1. ## Limit convergence?

I need to show that

$\lim_{n}(\sqrt{n+1}-\sqrt{n})=0$

and

$\lim_{n}(\sqrt{n^2-n}-n)=-\frac{1}{2}$

Help would be greatly appreciated. Thanks.
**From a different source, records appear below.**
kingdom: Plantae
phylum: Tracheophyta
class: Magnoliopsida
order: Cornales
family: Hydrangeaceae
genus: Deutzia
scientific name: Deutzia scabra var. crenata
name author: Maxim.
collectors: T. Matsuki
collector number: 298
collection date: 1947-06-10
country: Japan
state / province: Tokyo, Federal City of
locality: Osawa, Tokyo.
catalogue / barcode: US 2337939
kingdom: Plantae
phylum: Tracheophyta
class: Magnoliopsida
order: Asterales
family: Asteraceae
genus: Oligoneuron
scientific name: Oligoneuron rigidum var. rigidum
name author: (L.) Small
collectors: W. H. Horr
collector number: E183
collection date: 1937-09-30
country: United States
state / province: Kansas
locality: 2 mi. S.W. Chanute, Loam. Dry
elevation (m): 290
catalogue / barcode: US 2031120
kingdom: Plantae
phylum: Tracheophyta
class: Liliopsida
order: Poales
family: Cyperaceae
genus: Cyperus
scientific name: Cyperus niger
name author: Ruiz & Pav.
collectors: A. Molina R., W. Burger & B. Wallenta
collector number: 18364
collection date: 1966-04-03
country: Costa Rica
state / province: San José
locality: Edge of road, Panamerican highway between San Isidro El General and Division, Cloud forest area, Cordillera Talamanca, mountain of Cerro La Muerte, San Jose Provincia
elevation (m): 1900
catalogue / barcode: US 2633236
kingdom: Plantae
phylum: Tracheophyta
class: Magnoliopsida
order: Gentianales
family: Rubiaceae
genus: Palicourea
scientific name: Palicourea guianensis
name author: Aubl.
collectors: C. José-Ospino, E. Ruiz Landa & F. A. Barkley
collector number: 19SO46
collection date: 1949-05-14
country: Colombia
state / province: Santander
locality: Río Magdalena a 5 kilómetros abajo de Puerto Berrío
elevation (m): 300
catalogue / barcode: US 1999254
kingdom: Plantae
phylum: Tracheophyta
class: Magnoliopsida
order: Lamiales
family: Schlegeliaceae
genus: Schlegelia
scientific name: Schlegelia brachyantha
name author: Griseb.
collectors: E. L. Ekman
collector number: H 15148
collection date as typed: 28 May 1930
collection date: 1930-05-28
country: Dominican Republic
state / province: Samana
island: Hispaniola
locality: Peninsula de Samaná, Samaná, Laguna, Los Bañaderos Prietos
2. Originally Posted by miatchguy
I need to show that

$\lim_{n}(\sqrt{n+1}-\sqrt{n})=0$
The standard trick here is to multiply with $\frac{\sqrt{n+1}+\sqrt{n}}{\sqrt{n+1}+\sqrt{n}}$:

$\lim_{n}(\sqrt{n+1}-\sqrt{n})=\lim_{n\to\infty}\frac{n+1-n}{\sqrt{n+1}+\sqrt{n}}=\lim_{n\to\infty}\frac{1}{ \sqrt{n+1}+\sqrt{n}}=0$

and

$\lim_{n}(\sqrt{n^2-n}-n)=-\frac{1}{2}$
Well, let's try the same basic trick once more

$\lim_{n\to\infty}(\sqrt{n^2-n}-n)=\lim_{n\to\infty}\frac{n^2-n-n^2}{\sqrt{n^2-n}+n}=\lim_{n\to\infty}\frac{-n}{\sqrt{n^2-n}+n}$
$=\lim_{n\to\infty}\frac{-1}{\sqrt{1-\frac{1}{n}}+1}=-\frac{1}{2}$

3. Originally Posted by Failure
The standard trick here is to multiply with $\frac{\sqrt{n+1}+\sqrt{n}}{\sqrt{n+1}+\sqrt{n}}$:

$\lim_{n}(\sqrt{n+1}-\sqrt{n})=\lim_{n\to\infty}\frac{n+1-n}{\sqrt{n+1}+\sqrt{n}}=\lim_{n\to\infty}\frac{1}{ \sqrt{n+1}+\sqrt{n}}=0$

Well, let's try the same basic trick once more

$\lim_{n\to\infty}(\sqrt{n^2-n}-n)=\lim_{n\to\infty}\frac{n^2-n-n^2}{\sqrt{n^2-n}+n}=\lim_{n\to\infty}\frac{-n}{\sqrt{n^2-n}+n}$
$=\lim_{n\to\infty}\frac{-1}{\sqrt{1-\frac{1}{n}}+1}=-\frac{1}{2}$
Thanks alot for the help there. My professor was showing me a method based on graphing, where I'd use the quotient the slopes to bound the difference of the values. It got to be very tricky. I don't know why I didn't see this. Thanks again.